[Saved data entries]
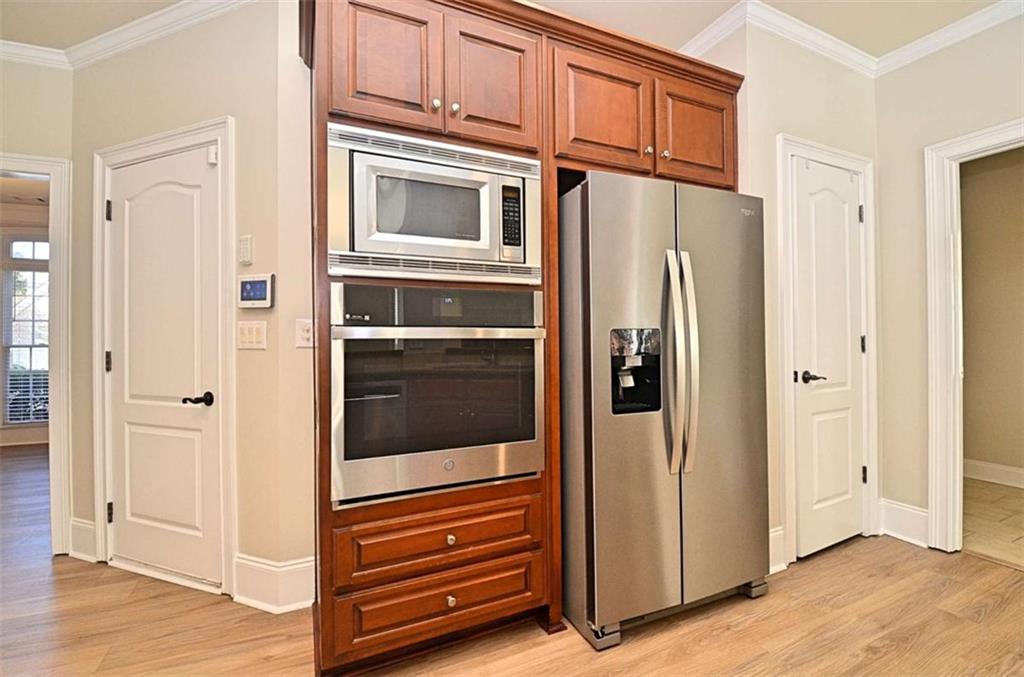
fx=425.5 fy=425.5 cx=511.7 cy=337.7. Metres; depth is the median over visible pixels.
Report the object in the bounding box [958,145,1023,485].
hallway wall
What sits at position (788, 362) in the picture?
door frame
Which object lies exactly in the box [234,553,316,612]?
baseboard
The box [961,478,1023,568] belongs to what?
tile floor
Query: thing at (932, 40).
crown molding
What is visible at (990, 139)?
door frame
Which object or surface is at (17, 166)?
door frame
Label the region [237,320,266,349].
light switch
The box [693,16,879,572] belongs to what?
pantry wall
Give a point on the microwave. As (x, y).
(485, 247)
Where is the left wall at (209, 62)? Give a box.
[68,0,305,605]
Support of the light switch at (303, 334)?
attached to the left wall at (209, 62)
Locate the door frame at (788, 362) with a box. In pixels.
[777,133,877,568]
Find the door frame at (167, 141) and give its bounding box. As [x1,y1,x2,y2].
[93,118,236,597]
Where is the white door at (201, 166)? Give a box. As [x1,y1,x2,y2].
[105,144,221,592]
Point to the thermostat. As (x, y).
(245, 287)
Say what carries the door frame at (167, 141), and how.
attached to the left wall at (209, 62)
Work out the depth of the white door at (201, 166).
2.08 m
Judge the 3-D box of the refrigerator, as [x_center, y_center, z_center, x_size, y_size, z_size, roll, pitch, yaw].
[0.600,0.263,2.044,0.882,1.772,0.885,0,0,-25]
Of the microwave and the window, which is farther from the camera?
the window
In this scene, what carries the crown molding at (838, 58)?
attached to the pantry wall at (816, 93)
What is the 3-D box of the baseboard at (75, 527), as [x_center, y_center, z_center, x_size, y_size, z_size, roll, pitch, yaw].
[-2.297,1.079,2.279,0.228,0.194,0.020,0,0,21]
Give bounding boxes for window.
[1,233,49,427]
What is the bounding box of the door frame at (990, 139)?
[923,118,1023,551]
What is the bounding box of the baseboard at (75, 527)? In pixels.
[69,517,97,561]
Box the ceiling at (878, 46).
[1,0,1015,62]
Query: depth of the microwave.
1.49 m
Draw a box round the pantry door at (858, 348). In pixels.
[792,157,866,560]
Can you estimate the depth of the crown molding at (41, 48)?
2.28 m
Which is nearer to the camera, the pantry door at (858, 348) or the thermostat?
the thermostat
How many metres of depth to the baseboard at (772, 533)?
2.10 m
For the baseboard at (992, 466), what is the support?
attached to the hallway wall at (968, 178)
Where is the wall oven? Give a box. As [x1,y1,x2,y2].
[330,284,543,506]
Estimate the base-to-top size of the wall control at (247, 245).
0.130 m
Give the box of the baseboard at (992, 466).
[963,458,1023,488]
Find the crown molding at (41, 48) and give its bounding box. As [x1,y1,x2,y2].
[0,39,70,69]
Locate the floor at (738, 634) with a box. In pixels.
[0,446,1023,676]
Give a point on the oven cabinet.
(582, 166)
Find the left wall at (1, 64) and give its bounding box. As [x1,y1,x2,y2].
[0,59,73,558]
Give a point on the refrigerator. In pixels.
(642, 439)
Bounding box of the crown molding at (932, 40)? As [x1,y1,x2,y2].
[874,0,1023,75]
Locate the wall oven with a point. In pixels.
(387, 330)
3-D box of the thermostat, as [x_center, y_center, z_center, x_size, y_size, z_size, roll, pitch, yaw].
[-1.115,-0.202,1.851,0.182,0.143,0.030,0,0,21]
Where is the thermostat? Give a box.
[237,273,273,307]
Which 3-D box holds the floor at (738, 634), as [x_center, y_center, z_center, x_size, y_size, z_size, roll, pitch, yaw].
[-1.576,1.193,1.338,8.531,0.070,10.104,0,0,-25]
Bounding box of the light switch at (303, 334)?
[294,318,314,348]
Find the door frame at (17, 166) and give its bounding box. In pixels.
[0,153,73,554]
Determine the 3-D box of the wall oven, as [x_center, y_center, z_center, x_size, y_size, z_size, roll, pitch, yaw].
[-0.314,0.182,1.702,0.758,0.709,0.634,0,0,-25]
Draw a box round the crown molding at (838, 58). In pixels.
[681,0,876,75]
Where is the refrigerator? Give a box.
[559,171,772,647]
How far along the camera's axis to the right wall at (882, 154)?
2.37 m
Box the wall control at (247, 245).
[238,234,252,264]
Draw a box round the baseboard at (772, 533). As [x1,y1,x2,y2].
[768,525,786,573]
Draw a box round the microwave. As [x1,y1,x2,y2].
[326,123,541,283]
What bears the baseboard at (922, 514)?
attached to the right wall at (882, 154)
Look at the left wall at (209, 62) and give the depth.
1.95 m
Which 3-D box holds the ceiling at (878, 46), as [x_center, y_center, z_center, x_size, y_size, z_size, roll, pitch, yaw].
[-0.355,-1.634,0.005,7.856,0.104,6.663,0,0,-25]
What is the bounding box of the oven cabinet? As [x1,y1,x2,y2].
[299,1,748,674]
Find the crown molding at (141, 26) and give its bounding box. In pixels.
[64,0,256,68]
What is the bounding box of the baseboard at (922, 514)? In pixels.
[877,497,928,546]
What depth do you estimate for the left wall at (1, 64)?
2.29 m
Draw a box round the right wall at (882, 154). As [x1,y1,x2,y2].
[872,8,1023,551]
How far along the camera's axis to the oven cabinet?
1.57 m

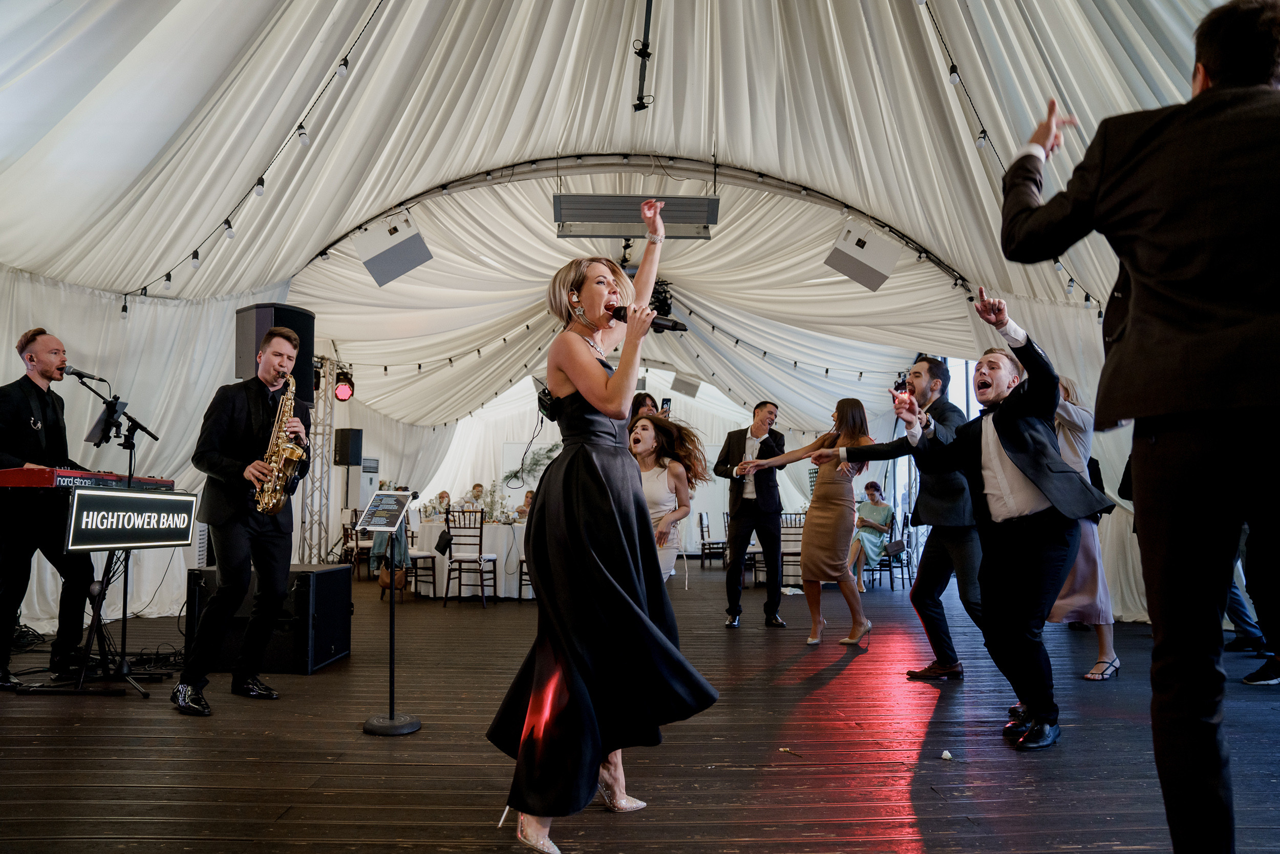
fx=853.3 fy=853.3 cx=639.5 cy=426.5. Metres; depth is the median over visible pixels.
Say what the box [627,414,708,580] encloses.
woman
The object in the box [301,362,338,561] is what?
truss tower
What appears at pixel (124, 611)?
microphone stand
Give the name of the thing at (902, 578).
chair
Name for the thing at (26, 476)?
keyboard
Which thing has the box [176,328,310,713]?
man
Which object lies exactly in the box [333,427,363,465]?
speaker
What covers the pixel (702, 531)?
chair
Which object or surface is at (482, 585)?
chair
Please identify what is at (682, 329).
microphone
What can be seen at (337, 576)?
speaker cabinet
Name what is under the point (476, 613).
wooden floor
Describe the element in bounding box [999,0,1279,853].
man
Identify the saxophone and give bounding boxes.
[254,374,306,515]
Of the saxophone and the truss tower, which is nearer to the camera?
the saxophone
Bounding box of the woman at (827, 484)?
[735,400,878,646]
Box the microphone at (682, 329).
[611,304,689,331]
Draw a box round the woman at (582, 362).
[488,202,719,851]
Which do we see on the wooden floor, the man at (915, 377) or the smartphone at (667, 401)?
the man at (915, 377)
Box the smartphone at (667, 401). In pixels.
[659,397,672,414]
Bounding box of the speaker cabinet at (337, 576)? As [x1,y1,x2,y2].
[186,563,355,675]
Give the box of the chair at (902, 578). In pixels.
[875,512,913,590]
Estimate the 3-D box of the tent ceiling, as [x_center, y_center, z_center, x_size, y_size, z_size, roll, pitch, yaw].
[-0.132,-2.034,7.736,10.107,2.649,12.765,0,-5,-1]
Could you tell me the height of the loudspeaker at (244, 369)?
0.798 m
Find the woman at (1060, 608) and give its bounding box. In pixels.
[1044,374,1121,678]
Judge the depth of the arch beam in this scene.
8.39 m
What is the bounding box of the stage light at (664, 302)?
[650,279,673,320]
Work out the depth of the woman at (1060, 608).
4.77 m
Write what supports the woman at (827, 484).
on the wooden floor
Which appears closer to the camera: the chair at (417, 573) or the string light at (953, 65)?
the string light at (953, 65)
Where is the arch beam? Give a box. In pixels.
[283,154,979,290]
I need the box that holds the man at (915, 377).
[818,355,986,677]
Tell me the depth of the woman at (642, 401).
6.93 m
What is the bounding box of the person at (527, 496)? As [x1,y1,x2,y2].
[515,488,535,517]
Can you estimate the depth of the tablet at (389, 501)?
3.78 m
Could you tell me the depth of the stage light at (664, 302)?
9.05 m
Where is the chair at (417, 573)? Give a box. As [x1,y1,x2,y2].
[404,520,440,596]
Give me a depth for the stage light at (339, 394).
9.31 m
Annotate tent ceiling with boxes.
[1,0,1251,440]
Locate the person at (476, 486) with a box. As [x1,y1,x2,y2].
[461,482,487,516]
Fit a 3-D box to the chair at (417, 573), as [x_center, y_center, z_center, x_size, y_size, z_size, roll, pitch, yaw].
[-2.491,1.411,9.322,0.476,0.910,0.482,2,-5,-25]
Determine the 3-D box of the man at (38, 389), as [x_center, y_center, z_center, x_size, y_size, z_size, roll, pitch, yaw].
[-3.238,0.423,4.517,0.659,1.791,0.613,-2,-5,25]
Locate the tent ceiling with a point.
(562, 108)
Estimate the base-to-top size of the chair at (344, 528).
0.898 m
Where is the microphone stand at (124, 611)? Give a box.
[60,373,160,698]
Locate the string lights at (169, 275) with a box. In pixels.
[122,0,387,316]
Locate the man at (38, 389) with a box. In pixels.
[0,328,98,689]
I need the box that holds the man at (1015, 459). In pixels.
[851,297,1119,751]
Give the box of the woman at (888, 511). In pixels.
[848,479,897,590]
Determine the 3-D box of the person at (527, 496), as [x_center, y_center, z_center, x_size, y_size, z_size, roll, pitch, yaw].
[-1.464,1.424,11.456,0.521,1.060,0.532,2,-5,-23]
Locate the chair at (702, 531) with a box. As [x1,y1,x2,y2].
[697,509,727,568]
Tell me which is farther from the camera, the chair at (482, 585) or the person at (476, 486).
the person at (476, 486)
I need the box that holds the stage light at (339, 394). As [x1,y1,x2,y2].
[332,366,354,401]
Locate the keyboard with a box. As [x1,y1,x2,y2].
[0,466,178,490]
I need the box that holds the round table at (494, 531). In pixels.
[412,518,530,597]
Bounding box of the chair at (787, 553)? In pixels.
[779,510,806,583]
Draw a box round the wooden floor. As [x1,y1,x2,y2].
[0,557,1279,853]
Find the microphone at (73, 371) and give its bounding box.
[59,364,109,383]
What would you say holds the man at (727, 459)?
on the wooden floor
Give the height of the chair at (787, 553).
0.909 m
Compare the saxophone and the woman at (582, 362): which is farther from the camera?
the saxophone
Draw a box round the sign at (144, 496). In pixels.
[65,485,198,552]
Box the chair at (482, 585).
[443,510,498,606]
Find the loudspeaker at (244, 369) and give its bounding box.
[237,302,315,404]
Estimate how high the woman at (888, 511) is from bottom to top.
1.251 m
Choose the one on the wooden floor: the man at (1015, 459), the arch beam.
the man at (1015, 459)
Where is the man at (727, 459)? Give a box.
[714,399,787,625]
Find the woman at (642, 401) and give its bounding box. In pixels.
[628,391,659,420]
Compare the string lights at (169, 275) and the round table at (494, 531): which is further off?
the round table at (494, 531)
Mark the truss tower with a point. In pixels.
(319, 511)
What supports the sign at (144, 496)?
attached to the microphone stand at (124, 611)
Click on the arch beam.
(805, 187)
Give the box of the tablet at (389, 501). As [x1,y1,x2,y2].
[354,490,412,533]
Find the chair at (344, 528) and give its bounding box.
[339,509,365,573]
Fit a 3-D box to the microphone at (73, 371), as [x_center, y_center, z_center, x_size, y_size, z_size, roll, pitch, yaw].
[-3.018,-0.284,4.642,0.189,0.121,0.092,0,-5,-1]
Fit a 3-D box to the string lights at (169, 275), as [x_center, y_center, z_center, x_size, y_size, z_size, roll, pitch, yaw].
[-2.610,-2.070,5.735,0.929,1.507,3.777,0,-5,-1]
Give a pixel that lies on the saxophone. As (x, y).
(284, 456)
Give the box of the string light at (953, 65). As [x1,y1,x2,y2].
[920,0,1106,312]

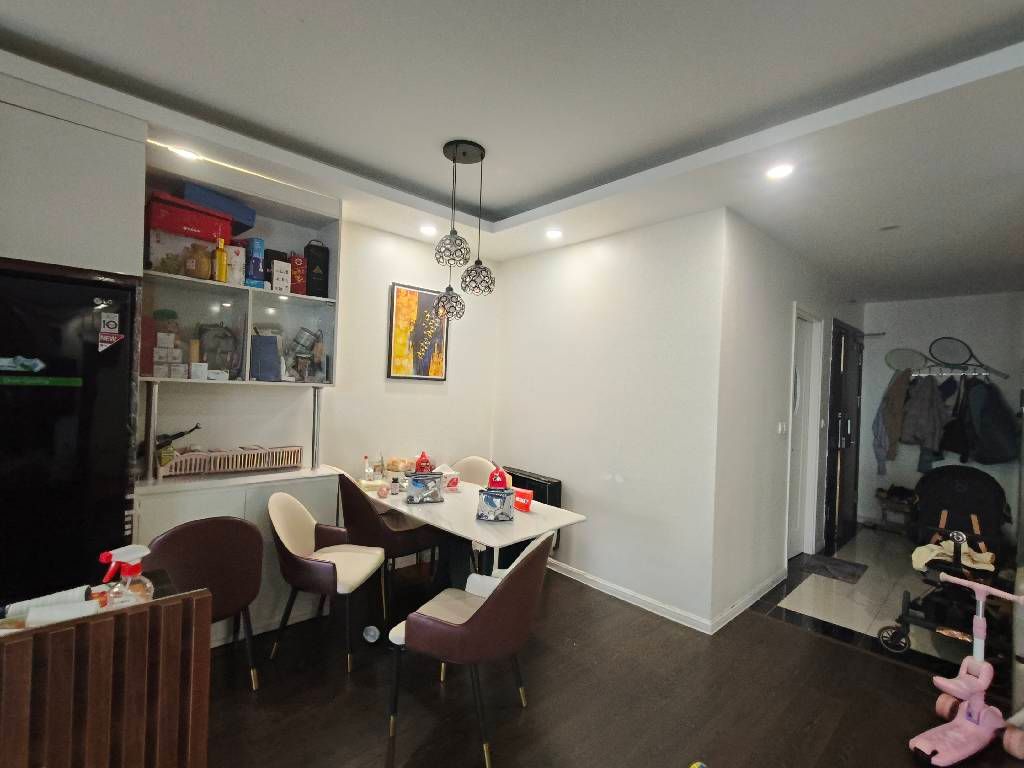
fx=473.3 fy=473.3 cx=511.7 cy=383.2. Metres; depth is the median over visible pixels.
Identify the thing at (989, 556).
cloth
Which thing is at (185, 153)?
recessed light
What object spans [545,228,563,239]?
recessed light
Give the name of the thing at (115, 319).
sticker
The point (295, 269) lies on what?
red box
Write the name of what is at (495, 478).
bag
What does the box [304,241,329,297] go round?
black box
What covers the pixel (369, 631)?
ball
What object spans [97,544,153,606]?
spray bottle
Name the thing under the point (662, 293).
middle wall
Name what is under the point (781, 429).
light switch
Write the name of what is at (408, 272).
back wall
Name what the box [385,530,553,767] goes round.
dining chair
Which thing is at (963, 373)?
coat rack
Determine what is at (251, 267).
blue box
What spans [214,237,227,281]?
yellow bottle
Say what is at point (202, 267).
jar
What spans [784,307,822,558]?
white door
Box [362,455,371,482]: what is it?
bottle
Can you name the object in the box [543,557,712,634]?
baseboard
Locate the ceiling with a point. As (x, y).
(507, 201)
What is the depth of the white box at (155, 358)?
2.48 m
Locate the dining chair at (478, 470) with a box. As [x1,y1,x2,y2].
[449,457,495,485]
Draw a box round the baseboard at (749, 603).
[709,569,784,633]
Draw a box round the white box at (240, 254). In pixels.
[225,244,246,284]
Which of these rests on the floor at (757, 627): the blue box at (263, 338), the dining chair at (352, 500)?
the dining chair at (352, 500)
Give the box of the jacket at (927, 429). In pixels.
[899,373,951,465]
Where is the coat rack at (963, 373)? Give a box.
[894,366,1002,378]
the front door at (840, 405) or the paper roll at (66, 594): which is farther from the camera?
the front door at (840, 405)
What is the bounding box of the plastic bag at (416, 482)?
[405,472,444,503]
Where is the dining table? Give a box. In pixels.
[356,475,586,582]
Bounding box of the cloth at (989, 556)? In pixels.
[912,536,995,572]
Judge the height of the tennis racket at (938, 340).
0.331 m
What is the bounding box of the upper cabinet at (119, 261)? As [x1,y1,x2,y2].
[0,69,148,279]
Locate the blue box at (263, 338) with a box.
[251,334,281,380]
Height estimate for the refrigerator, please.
1.825 m
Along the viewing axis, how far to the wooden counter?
1.04 m
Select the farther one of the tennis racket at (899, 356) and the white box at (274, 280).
the tennis racket at (899, 356)
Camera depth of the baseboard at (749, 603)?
3.25 m
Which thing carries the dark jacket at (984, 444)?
hanging from the coat rack at (963, 373)
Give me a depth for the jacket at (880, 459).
5.16 m
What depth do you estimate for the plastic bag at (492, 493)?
2.64 m
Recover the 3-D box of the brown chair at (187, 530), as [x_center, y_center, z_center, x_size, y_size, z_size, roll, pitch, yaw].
[-1.445,1.005,2.171,0.529,0.842,0.531,2,0,-43]
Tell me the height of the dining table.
0.719 m
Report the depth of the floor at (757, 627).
2.25 m
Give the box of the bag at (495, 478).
[486,466,510,489]
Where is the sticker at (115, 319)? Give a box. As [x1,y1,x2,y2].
[97,310,123,350]
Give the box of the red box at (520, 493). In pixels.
[513,487,533,511]
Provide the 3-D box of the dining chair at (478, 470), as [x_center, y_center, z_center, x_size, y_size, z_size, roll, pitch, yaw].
[-0.379,1.048,3.753,0.520,0.851,0.532,2,0,22]
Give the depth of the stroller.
2.87 m
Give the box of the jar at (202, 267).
[187,241,212,280]
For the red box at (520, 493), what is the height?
0.114 m
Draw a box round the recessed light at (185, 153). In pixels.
[170,145,199,160]
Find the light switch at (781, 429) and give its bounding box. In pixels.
[777,421,787,435]
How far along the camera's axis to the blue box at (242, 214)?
2.57 m
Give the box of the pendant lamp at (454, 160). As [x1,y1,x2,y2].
[433,139,493,319]
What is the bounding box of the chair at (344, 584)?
[267,488,389,674]
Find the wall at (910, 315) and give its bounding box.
[856,290,1023,536]
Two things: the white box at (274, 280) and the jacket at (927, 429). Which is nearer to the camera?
the white box at (274, 280)
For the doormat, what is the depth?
4.02 m
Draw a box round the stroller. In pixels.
[879,467,1013,658]
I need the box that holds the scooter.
[906,572,1023,767]
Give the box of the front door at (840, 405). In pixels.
[824,320,864,548]
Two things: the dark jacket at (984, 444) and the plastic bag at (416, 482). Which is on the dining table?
the plastic bag at (416, 482)
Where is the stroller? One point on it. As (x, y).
(957, 566)
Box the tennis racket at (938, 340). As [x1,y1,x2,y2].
[930,336,1006,377]
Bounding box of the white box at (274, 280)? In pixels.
[270,259,291,292]
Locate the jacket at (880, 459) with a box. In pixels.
[872,370,911,474]
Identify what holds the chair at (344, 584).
on the floor at (757, 627)
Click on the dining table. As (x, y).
(414, 513)
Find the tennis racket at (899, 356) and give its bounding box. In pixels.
[884,347,928,372]
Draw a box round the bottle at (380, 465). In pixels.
[375,451,385,480]
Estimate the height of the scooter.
0.663 m
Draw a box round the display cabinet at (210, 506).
[133,138,340,646]
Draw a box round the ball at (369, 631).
[362,625,379,642]
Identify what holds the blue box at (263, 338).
in the display cabinet at (210, 506)
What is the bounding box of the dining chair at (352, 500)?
[336,471,446,619]
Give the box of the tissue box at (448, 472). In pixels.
[438,463,459,490]
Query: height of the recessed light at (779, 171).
0.015 m
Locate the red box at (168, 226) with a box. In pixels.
[146,191,232,243]
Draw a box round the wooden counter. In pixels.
[0,573,211,767]
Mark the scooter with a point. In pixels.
(980, 702)
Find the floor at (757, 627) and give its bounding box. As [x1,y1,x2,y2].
[196,543,1023,767]
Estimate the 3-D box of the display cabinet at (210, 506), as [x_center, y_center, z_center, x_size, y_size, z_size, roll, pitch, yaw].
[-1.582,0.116,2.747,1.056,2.572,0.502,2,0,-43]
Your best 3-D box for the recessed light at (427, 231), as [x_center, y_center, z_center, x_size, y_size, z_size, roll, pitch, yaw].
[-0.623,-1.138,3.504,0.132,0.030,0.133,2,0,-43]
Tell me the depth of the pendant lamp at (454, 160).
2.47 m
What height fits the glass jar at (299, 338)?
0.343 m
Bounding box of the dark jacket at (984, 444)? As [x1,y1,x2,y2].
[955,378,1016,464]
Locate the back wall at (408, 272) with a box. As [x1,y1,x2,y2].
[134,213,497,500]
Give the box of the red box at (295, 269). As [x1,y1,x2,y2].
[289,253,306,293]
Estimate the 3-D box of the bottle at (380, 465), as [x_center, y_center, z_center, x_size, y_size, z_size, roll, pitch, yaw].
[-0.952,0.602,3.422,0.064,0.213,0.063,2,0,-43]
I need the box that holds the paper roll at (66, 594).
[2,584,93,619]
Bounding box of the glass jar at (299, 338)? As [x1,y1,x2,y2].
[288,327,323,381]
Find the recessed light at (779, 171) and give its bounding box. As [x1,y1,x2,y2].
[766,163,794,180]
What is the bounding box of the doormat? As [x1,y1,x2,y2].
[798,553,867,582]
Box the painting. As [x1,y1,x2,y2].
[386,282,449,380]
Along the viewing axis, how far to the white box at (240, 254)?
2.66 m
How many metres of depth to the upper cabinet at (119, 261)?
1.91 m
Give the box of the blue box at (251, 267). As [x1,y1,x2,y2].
[245,237,264,286]
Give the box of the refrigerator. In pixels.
[0,263,139,607]
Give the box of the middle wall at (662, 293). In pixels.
[492,208,727,631]
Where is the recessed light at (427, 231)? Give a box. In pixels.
[419,224,437,236]
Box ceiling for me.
[0,0,1023,300]
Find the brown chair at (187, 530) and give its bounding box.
[144,514,264,690]
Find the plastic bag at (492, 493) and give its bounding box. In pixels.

WHAT THE TASK REQUIRES | Provide the number of lines in the data above that contain the string "median", and nothing else.

RESPONSE TO THIS EXERCISE | 3